Pero conforme pasaban las horas, Diana veía tantos testimonios, personas y vidas cambiadas que no podía creerlo.

«La primera persona que vi con esa luz cuando te habla de Dios y la Virgen fue Ayram [fundadora y autora de Manual para enamorarte]. La veía hablándome del Señor, de la Virgen, los ojos la brillaban… me daba envidia. Yo quería eso. Quería poder hablar así de algo en mi vida», relata.

Ella, en cambio, lo veía como algo lejano. «Detestaba verme. No podía ni mirarle al espejo, me sentía fea, que no valía nada, al preguntarme por mí solo decía lo peor de mi vida y lo malo que había hecho, con miedo de sentirme sola y de que me juzgasen», confiesa.

Pero aquel día, por primera vez en mucho tiempo, se sintió bien. Más segura y confiada.

Entonces llegó la subida al monte Križevac, donde los peregrinos de Medjugorje rezan el Vía Crucis.

«Lo que más me gustó fue [pensar] que Jesús se cayó tres veces. Y se levantó, con una cruz, sangrando, en cueros… Y yo me he caído tantas veces este año… ¿No puedo desnudarme por miedo a mi misma? Porque Él ya sabe todo lo que yo había hecho», pensó en referencia a confesión.

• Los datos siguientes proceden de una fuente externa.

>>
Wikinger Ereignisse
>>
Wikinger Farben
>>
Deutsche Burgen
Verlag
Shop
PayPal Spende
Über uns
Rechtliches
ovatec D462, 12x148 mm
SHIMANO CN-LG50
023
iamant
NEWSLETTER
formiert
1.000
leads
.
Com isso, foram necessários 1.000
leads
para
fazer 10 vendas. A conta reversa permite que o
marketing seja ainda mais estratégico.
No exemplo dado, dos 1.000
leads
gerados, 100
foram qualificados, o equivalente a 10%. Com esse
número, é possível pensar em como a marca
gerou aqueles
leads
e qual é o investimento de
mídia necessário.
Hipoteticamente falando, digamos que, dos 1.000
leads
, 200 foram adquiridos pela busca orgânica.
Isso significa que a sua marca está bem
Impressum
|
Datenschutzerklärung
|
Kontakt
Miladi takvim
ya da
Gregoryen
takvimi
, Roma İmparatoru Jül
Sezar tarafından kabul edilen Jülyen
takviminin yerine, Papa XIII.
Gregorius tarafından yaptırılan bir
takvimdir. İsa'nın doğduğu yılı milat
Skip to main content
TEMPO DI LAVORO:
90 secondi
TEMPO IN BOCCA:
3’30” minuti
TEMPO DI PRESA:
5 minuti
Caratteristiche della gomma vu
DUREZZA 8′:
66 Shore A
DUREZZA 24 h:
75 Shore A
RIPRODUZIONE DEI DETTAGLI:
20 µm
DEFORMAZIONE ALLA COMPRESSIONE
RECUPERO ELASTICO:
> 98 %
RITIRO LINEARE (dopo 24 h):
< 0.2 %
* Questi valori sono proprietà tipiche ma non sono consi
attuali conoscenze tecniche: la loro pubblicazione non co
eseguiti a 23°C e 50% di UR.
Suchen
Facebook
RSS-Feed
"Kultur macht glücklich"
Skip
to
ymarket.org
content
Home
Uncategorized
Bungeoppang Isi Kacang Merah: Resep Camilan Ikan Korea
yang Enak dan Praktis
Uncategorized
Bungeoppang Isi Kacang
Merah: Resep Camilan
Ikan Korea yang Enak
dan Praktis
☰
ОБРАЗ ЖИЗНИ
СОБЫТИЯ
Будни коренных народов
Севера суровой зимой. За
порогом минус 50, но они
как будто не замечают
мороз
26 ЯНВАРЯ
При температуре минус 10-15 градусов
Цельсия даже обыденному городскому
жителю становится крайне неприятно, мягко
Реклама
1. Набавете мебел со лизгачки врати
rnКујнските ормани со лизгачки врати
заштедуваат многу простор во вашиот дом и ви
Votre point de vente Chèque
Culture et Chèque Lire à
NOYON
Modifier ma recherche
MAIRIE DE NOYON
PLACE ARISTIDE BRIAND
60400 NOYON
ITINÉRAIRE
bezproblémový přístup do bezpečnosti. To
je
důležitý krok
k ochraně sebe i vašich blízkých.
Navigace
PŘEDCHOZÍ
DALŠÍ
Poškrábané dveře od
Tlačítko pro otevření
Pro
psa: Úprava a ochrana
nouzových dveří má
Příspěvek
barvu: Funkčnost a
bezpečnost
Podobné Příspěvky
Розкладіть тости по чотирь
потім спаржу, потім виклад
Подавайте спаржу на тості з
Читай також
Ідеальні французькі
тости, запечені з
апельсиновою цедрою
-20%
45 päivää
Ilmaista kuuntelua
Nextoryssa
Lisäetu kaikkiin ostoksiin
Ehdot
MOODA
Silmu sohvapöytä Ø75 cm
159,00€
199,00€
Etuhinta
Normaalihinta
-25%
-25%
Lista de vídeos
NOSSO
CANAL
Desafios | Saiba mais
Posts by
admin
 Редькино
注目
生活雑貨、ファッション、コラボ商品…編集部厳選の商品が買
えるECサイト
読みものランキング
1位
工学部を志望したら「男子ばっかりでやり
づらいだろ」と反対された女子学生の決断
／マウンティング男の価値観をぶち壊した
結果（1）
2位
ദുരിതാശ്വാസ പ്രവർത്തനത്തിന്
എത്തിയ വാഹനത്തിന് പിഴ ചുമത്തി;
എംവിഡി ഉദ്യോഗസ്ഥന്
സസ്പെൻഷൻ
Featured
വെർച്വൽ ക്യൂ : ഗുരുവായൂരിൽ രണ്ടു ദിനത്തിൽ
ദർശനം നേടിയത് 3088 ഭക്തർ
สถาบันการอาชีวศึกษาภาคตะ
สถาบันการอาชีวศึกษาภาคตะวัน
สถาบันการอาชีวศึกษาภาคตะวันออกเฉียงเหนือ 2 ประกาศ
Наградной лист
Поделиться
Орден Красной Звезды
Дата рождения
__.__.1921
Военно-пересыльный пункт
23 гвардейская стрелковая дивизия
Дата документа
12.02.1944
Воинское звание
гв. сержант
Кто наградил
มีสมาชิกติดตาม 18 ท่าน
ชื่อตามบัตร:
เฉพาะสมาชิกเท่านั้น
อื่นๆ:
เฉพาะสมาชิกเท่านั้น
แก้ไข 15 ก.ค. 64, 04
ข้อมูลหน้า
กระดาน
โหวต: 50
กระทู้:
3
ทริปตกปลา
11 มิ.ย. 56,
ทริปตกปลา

Tras su encuentro con Dios y María, Diana expresa convencida su conclusión sobre Medjugorje: «Me ha cambiado la vida» (en la imagen, peregrinos en el monte Križevac). 

«María, ¿qué necesitas de mi?»

Pero con ese primer Vía Crucis, Diana sintió como su corazón se llenaba de «una paz inmensurable» que siempre había buscado. También haciendo un balance de la ayuda, entrega y consejos que había recibido de todos sus compañeros de viaje sobre la familia, la obediencia, la disciplina, la castidad o el «levantarse cien veces».

Una mañana, en misa, se decidió por rezar a la Virgen, a quien hasta ese momento se había negado a dirigirla una oración.

«María, yo nunca te he rezado. Pero si todo el mundo dice que eres nuestra madre y secas las lágrimas, aquí estoy. ¿Qué necesitas de mí? ¿Qué tengo que hacer? Quiero que le digas a Jesús que me limpie, que me ayude con esta cruz, con no pensar en suicidarme… No puedo ofrecerte nada, solo esto, una promesa, y pedirte que me sostengas, sentir lo que todo el mundo siente cuando tú intercedes».

Fue en ese momento, al saber que tenía que levantarse, sanar y , cuando tomó conciencia de que debía acudir a la confesión.

Pasados los días, Diana sigue sin poder explicar cómo «salían» las faltas que confesaba, especialmente tras llevar sin hacerlo desde su primera comunión.

«Lo que dije fueron cosas que no había dicho a nadie en mi vida. Los pecados más fuertes fueron los que primero salieron, y no los tenía ni contados», recuerda.

Al terminar, la joven lloró junto al sacerdote, sintiendo cómo dejaba atrás un gran peso, subió a la colina de nuevo y, al bajar, su primo seminarista acababa de escribirle un mensaje: «¿Eres feliz?».

«Gracias a todos. Me habéis cambiado la vida. El Señor la ha cambiado«, concluye.